I love sock blockers. It turns out that, when you've finished one sock and are still knitting away on the second, a time when the first sock is generally not useful in any way, it can be useful! It can hang around decoratively on a sock blocker while awaiting its finished mate.
I am still loving these socks. I'll be honest and say that I wasn't so fond of the ribbing (a twisted stitch rib that I had to watch my hands to do), but having finished with that, it's been smooth sailing. I was also worried about doing the toe as called for in the pattern, in no small part because it doesn't give me the opportunity to kitchener closed the end (and we all know where I stand on the kitchener issue). But I decided to stop being a great big baby and to just suck it up and follow the pattern (gasp). I'm glad I did. Look:
It's like the leaves just continue right on down the toe.
The heel has garter stitch at the edges, which I quite liked, and may adopt in other socks, depending on how it wears.
The lace pattern is one of those that just calls for you to do the next row, to finish one more repeat. And since my feet really only need 6 1/2 repeats on this one (instead of the 7 1/2 called for in the pattern), the first one went fast, and the second one promised to go just as fast. This is a very good thing, as I'm about to embark on something new and exciting (the yarn is listed as having shipped, yay!), which I'll tell you all about in due course, but for which I'm attempting to clear the decks.
My weekend, while not long (I don't teach a Monday/Wednesday schedule this semester, which I think is half the reason why I'm so cranky and discombobulated, and the girls had school, so I worked), was quite nice. On Sunday, one of my dear friends had her annual Diwali party (the Indian -- as in sub-continent of -- festival of lights), which is always a blast. All the kids either dance or play music in a small piece at the beginning of the evening (that's what all the practicing has been about), and everyone brings Indian food that they've cooked (it turns out I know a lot of people who cook really well -- go me!), and then we all dance around in the living room. The best bit, because I admit it, I'm a bit geeky, is that my friend kindly loans me a sari for these occasions, and I get to dress up. I tell you, there is nothing more lovely than wrapping oneself in a gorgeous piece of fabric that inherently fits the shape of your body because it's wrapped around that body, with no seams to fight. I am also consistently charmed by the ways that so many cultures have found to utilize a nine-yard piece of fabric straight off the loom without doing anything so wasteful as cutting it (think kilt, toga, etc etc).
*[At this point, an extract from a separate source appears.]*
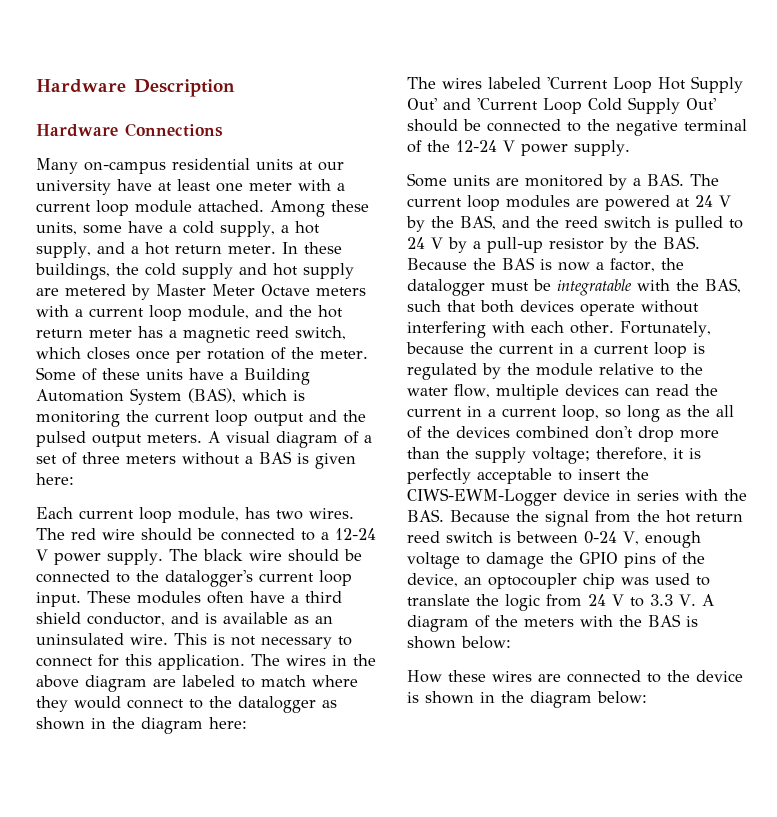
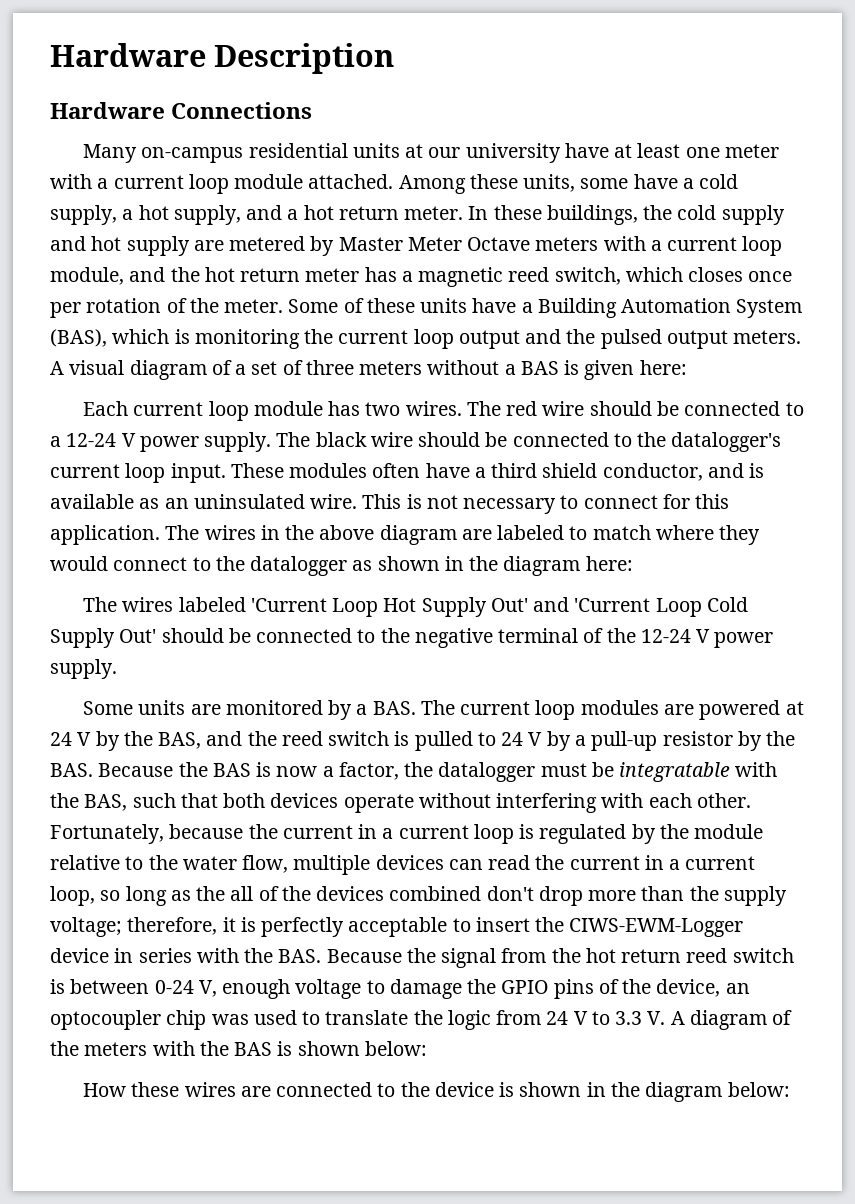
[178,507,239,521] module, -> [253,401,323,416] module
It appeals to the part of me that feels the weight of generations of fabric-makers behind me when I knit. I forgot my camera (can you believe?!), but if something comes from one of my friends that's shareable, I'll post it.
Meanwhile, I'm getting ready to head north this weekend for an endangered languages workshop. It's at my favorite place on earth, the Marin headlands, so that's definitely something to look forward to. Alas, the beach is closed because of the oil spill, so no hanging out on the beach, but at least the bluffs are open for hiking. The family is going up with me, and we'll visit with Rick's grandmom, which is always a good thing. I spent six hours (!!) at Toyota yesterday getting the car checked and getting new tires (the old ones were balding -- a bad sign), so we're good to go.